• TASK GOAL: Whenever a line in the data below includes the string "interface", copy it out.

• SUPPLIED ENTRIES:
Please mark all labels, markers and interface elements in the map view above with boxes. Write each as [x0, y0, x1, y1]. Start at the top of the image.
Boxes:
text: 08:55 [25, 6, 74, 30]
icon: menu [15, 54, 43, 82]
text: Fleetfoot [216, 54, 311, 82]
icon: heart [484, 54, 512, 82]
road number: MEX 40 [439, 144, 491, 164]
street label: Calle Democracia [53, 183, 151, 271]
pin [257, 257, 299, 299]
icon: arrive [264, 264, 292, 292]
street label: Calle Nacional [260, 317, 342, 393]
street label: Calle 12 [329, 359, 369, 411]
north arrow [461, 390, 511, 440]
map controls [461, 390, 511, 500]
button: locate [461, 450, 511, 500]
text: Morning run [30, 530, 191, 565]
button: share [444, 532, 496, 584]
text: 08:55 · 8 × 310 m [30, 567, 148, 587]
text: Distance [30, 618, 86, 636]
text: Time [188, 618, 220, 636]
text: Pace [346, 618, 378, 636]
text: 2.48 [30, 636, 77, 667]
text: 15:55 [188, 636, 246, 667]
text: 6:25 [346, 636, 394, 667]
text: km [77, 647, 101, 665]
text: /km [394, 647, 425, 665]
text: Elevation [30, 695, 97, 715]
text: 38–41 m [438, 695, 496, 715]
---
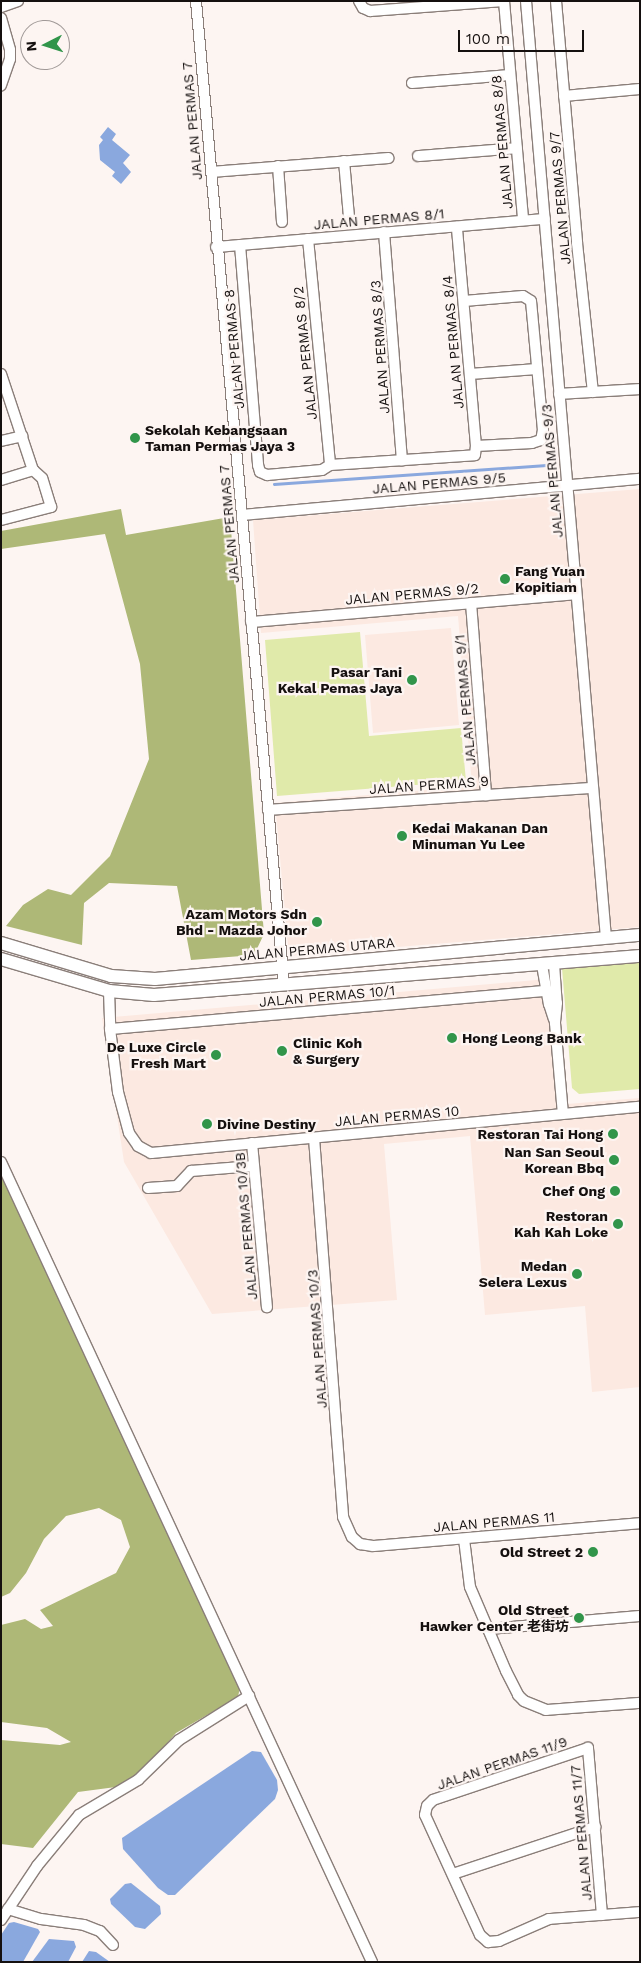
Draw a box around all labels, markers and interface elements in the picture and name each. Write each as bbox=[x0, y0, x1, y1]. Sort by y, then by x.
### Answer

• EXERCISE SOLUTION:
Please mark all labels, markers and interface elements in the map view above with boxes. Write each as [x0, y0, x1, y1]. Start at the top of the image.
Draw a box around all labels, markers and interface elements in the picture and name each. Write each as bbox=[x0, y0, x1, y1]. Sort by y, then by x.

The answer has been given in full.